> _REQUEST_:
Lines in the listing below that hold "data" are the ones to copy.

> _ENTRIES SHOWN_:
^^^^
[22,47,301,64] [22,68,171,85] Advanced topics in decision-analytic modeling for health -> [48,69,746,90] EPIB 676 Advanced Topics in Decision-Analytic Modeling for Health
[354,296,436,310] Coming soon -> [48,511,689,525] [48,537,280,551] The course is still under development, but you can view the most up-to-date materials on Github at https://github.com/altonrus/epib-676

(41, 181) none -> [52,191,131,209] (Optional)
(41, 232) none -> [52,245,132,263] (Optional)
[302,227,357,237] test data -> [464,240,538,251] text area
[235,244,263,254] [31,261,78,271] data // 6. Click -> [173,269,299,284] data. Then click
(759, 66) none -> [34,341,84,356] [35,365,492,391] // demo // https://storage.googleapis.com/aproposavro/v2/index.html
^^^^
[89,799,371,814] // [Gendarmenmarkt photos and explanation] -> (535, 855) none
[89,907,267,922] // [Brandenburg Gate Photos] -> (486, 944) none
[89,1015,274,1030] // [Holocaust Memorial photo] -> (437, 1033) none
^^^^
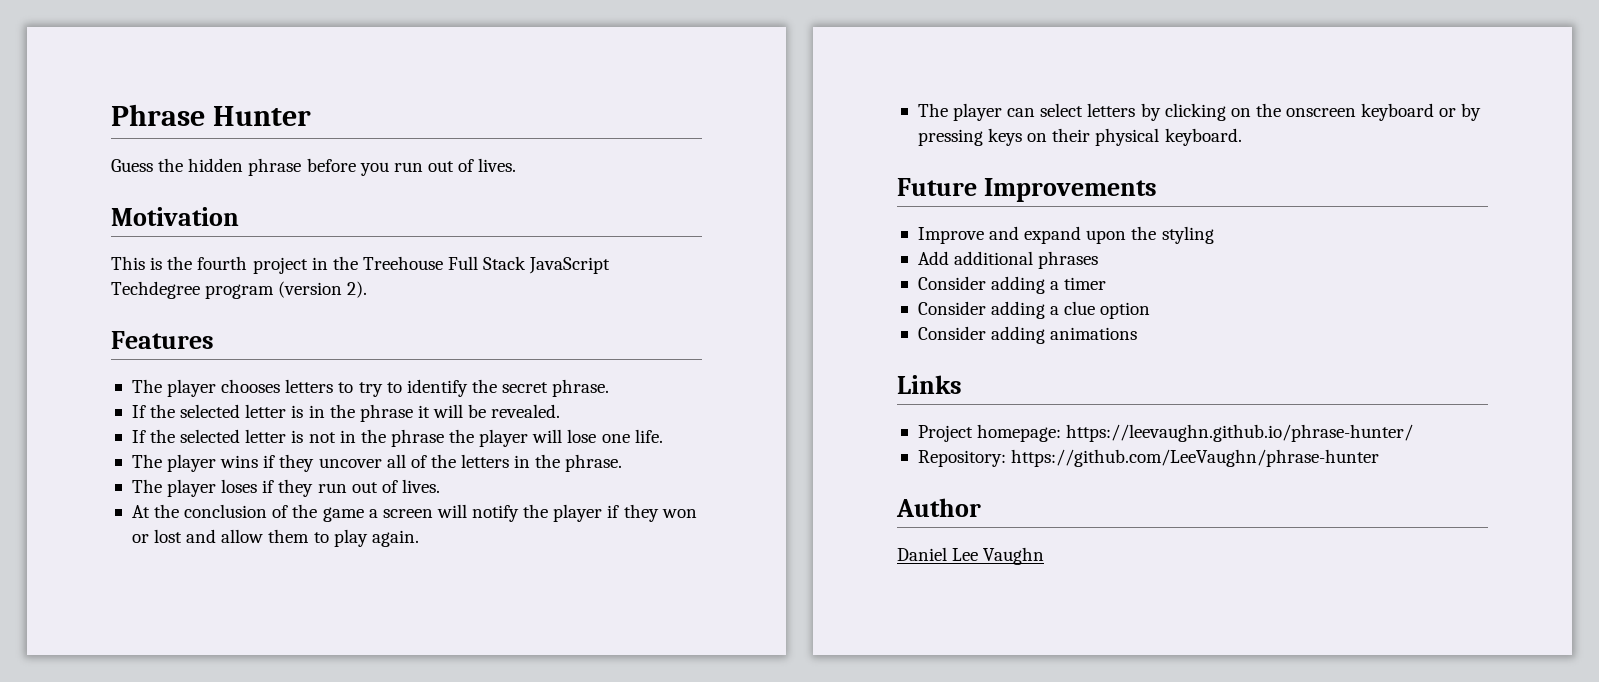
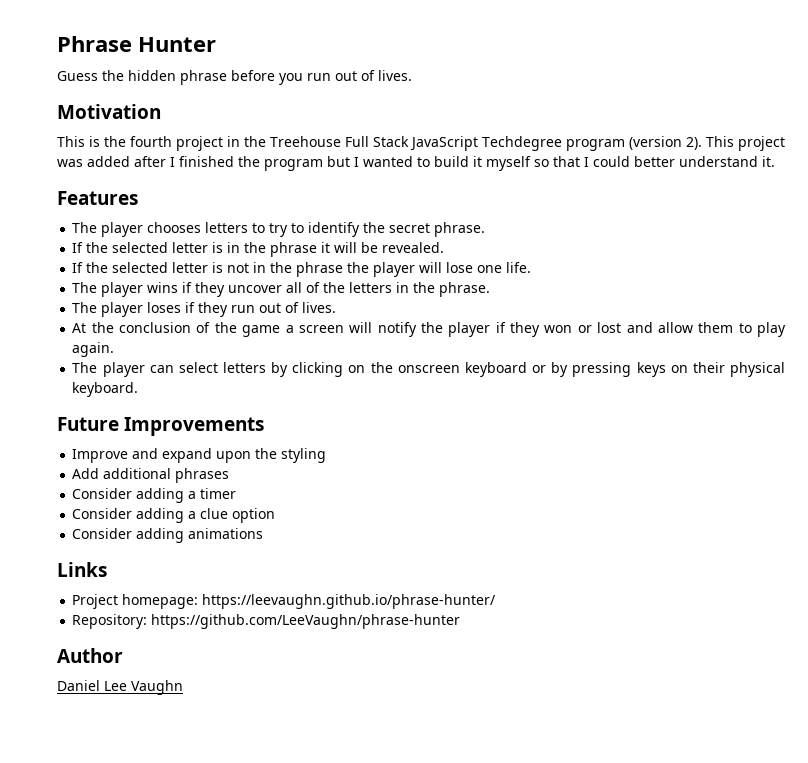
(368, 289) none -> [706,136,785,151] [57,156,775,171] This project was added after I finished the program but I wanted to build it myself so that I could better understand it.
^^^^
> _ANSWER FOR THIS EXERCISE_:
[302,227,357,237] test data -> [464,240,538,251] text area
[235,244,263,254] [31,261,78,271] data // 6. Click -> [173,269,299,284] data. Then click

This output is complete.